Waqa, who plays as a centre or goal attacker, said: “I didn’t expect the call last night, we were all shocked.
“We were very sad since the semi-finals were this weekend. I was looking forward to it after we won the important game on Sunday and I was beginning to settle in with the team.
“It’s not something we can control. We just have to deal with it and head home to where our families are.”
Since 2011, the NSL has recruited international players for the teams from Round 2, which kicked off on March 8 this season.
Fijian player Ema Mualuvu, who was named the Most Valuable International Player, was disappointed to see her season come to a premature end. The 20-year-old defender said: “I was shocked and didn’t feel happy at all. I was looking forward to these games before the finals before heading back to Fiji.
“But it’s important to go back to our home country because it’s for our own benefit.”
The other four Fijians were Unaisi Kubunameca (Swifts Barracudas), Aliti Toribau (Sneakers Stingrays), Verenaisi Sawana (Llabten Narwhals) and Maliana Rusivakula (Blaze Dolphins).

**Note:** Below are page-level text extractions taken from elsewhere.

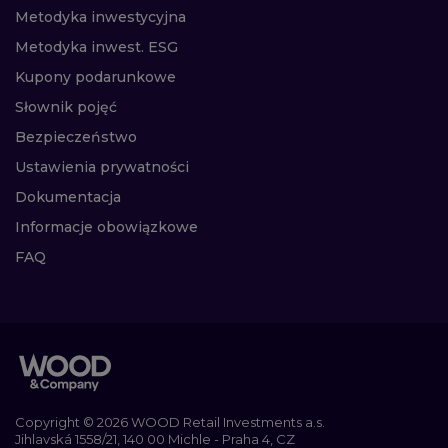
Metodyka inwestycyjna
Metodyka inwest. ESG
Kupony podarunkowe
Słownik pojęć
Bezpieczeństwo
Ustawienia prywatności
Dokumentacja
Informacje obowiązkowe
FAQ
Copyright © 2026 WOOD Retail Investments a.s.
Jihlavská 1558/21, 140 00 Michle - Praha 4, CZ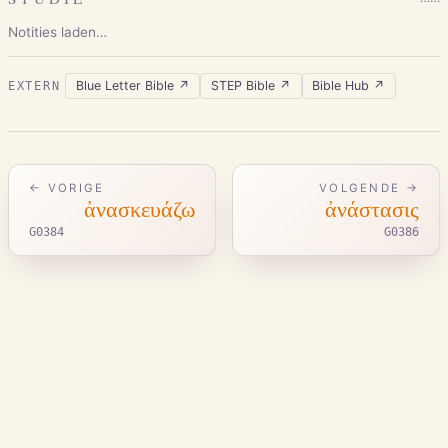
Notities laden…
Blue Letter Bible
↗
STEP Bible
↗
Bible Hub
↗
EXTERN
← VORIGE
VOLGENDE →
ἀνασκευάζω
ἀνάστασις
G0384
G0386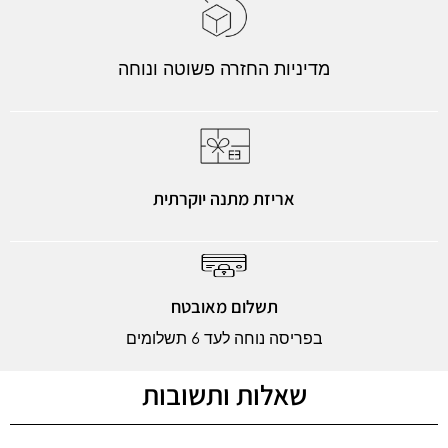
מדיניות החזרה פשוטה ונוחה
אריזת מתנה יוקרתית
תשלום מאובטח
בפריסה נוחה לעד 6 תשלומים
שאלות ותשובות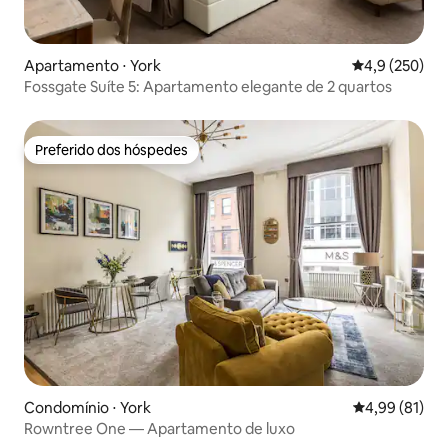
Apartamento ⋅ York
4,9 de uma av
4,9 (250)
Fossgate Suíte 5: Apartamento elegante de 2 quartos
Preferido dos hóspedes
Preferido dos hóspedes
Condomínio ⋅ York
4,99 de uma a
4,99 (81)
Rowntree One — Apartamento de luxo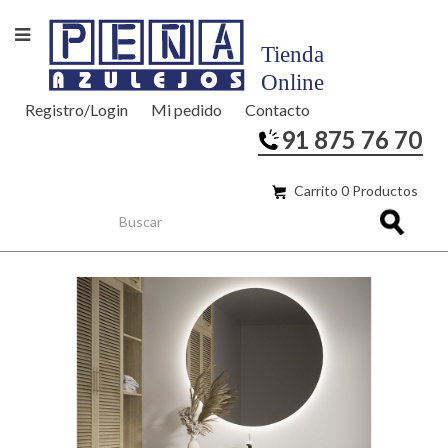
Registro/Login
Mi pedido
Contacto
91 875 76 70
Carrito 0 Productos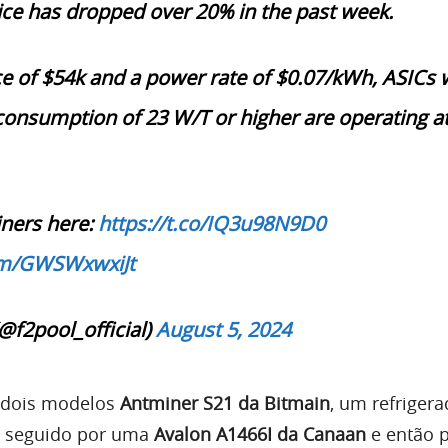
ce has dropped over 20% in the past week.
e of $54k and a power rate of $0.07/kWh, ASICs 
consumption of 23 W/T or higher are operating at
ners here:
https://t.co/IQ3u98N9D0
com/GWSWxwxiJt
@f2pool_official)
August 5, 2024
 dois modelos
Antminer S21 da Bitmain
, um refrigera
o, seguido por uma
Avalon A1466I da Canaan
e então p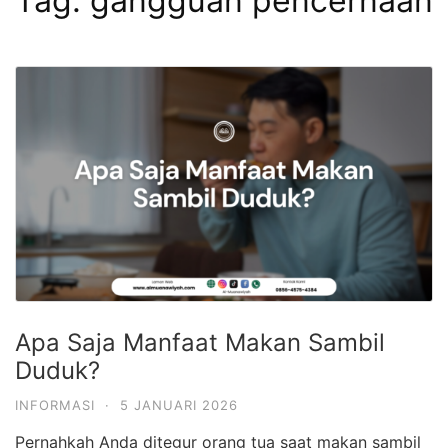
Tag:
gangguan pencernaan
Apa Saja Manfaat Makan Sambil
Duduk?
INFORMASI
·
5 JANUARI 2026
Pernahkah Anda ditegur orang tua saat makan sambil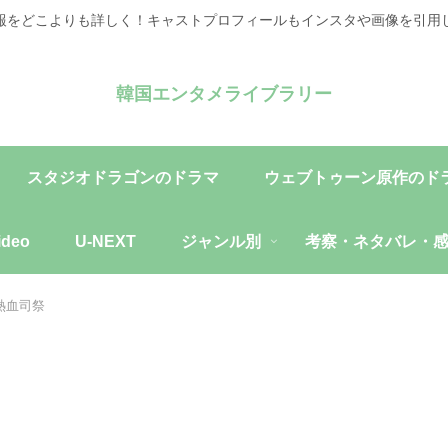
報をどこよりも詳しく！キャストプロフィールもインスタや画像を引用
韓国エンタメライブラリー
スタジオドラゴンのドラマ
ウェブトゥーン原作のド
ideo
U-NEXT
ジャンル別
考察・ネタバレ・
熱血司祭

While Blaze Dolphins coach Wang Jingqing was concerned that this would affect preparations for their semi-final clash against Marlins, she was understanding of the situation. “Rusivakula has impacted our game, but we do understand the decision made by the committee,” she said.
“We’ll focus on our usual game plan and structure without our international player and our training will be similar to how we trained in round one without international players.”
Mannas captain Charmaine Soh said that the international players’ absence would be felt, but she was optimistic that her team, who face Sneakers Stingrays in the semi-finals on Saturday, can rise to the challenge.
She said: “Ema has been a great asset to our team. We will surely miss her presence in the defence circle.
“However, we do have amazing defenders so we will just have to regroup and come up with new strategies for the remaining games.”